Work order →
For each of statements (a), (b) and (c), say whether the post about wait stats supports it, answering yes or no and quoting the deciding words from the post. (a) The monitoring software reported unusual resource strains on the instance. (b) The writer's query turned up a wait on BACKUPTHREAD. (c) The writer managed to kill the backup process.

Source passage below:

Had to channel my inner Mickey for the title of the post…Rocky II is one of the first movies that I remembering seeing as a re-run on cable…but I digress.
When I read Robert’s post and subject for this month’s T-SQL Tuesday, my mind immediately went to one of my first experiences with wait stats, as it was a very poignant “ah-HAH!” moment for me. I was an administrator for several SQL Server instances and had been doing it for a while, but knew very little about SQL Server’s wait stats. A few nights before my incident I was reading through Jonathan Kehayias’ (B|T) “Troubleshooting SQL Server: A Guide for the Accidental DBA” which has a section devoted to finding and diagnosing issues around waits. I had saved the supplied queries and was developing a method for saving wait information and analyzing it over time, to help with my administration.
So there I was, at work taking care of whatever that was the radar that day. Cue my users: emails and phone calls began coming in, telling me that our campus imaging database was unresponsive and that the application was down. Our monitoring software wasn’t reporting any unusual resource strains on the instance and the other databases weren’t having any problems. Enter my shiny new query: I ran it and found a wait on BACKUPTHREAD. It turned out that my hourly backup of the imaging database had hung up…using the very same query I found that I wasn’t having any problems with I/O. I was unable to kill the backup process and a phone call to Microsoft had me restart the instance.
It was awesome to be able to use something that was pretty fresh in my mind and be able to get to the root of an issue in just a few minutes. I remember thinking “heck, that was pretty badass.”

End of Source passage.
Dataset excerpts below:

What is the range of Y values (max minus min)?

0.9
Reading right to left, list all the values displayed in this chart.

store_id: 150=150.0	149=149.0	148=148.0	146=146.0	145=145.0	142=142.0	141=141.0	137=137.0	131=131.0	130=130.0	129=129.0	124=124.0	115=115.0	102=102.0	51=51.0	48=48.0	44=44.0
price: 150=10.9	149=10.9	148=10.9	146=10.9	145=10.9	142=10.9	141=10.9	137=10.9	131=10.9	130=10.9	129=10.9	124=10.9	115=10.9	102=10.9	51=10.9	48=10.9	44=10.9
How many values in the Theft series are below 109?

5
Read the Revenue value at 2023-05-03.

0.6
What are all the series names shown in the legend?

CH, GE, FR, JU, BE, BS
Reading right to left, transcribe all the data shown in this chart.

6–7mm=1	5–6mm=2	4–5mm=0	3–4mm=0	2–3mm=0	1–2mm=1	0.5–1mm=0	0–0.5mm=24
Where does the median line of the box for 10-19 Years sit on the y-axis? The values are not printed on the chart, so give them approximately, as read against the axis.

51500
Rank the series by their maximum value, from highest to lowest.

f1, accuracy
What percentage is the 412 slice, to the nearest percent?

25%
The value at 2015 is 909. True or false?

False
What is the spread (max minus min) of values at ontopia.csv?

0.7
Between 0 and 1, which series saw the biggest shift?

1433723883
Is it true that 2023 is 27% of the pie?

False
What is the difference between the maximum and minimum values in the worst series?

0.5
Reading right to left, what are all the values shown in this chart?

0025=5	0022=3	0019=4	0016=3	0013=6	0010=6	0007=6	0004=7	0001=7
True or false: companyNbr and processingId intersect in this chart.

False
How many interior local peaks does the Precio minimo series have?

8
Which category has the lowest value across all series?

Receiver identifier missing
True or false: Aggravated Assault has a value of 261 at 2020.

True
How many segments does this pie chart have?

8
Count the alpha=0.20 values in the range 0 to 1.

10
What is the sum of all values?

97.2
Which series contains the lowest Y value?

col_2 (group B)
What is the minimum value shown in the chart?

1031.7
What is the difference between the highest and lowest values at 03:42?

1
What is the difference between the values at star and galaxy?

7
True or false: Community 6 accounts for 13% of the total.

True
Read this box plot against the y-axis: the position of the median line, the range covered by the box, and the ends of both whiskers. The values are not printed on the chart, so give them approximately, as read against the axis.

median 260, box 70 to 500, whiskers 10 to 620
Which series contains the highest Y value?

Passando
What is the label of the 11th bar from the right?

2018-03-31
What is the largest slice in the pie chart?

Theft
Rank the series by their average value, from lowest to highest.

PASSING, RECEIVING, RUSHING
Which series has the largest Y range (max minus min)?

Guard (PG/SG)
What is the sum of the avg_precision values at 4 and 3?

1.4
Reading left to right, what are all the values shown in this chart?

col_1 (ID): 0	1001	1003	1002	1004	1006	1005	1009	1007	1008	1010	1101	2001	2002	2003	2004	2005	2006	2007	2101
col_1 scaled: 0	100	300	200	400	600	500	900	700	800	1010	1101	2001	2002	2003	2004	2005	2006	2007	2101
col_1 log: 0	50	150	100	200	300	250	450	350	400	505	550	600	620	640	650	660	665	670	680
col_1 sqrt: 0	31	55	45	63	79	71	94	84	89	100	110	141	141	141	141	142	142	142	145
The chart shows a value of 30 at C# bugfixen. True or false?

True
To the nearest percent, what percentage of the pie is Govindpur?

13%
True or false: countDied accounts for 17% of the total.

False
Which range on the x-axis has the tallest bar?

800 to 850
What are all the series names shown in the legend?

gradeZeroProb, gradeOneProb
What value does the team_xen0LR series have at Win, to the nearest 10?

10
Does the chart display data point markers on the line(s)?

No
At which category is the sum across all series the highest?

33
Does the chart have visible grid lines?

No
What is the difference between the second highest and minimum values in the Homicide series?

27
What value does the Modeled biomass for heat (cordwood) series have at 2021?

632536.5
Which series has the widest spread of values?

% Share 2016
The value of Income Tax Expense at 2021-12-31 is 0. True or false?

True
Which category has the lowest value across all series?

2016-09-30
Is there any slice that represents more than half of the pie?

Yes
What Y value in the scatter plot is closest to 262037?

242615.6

End of Dataset excerpts.

Answer section →
(a) No: "Our monitoring software wasn’t reporting any unusual resource strains on the instance"
(b) Yes: "I ran it and found a wait on BACKUPTHREAD"
(c) No: "I was unable to kill the backup process"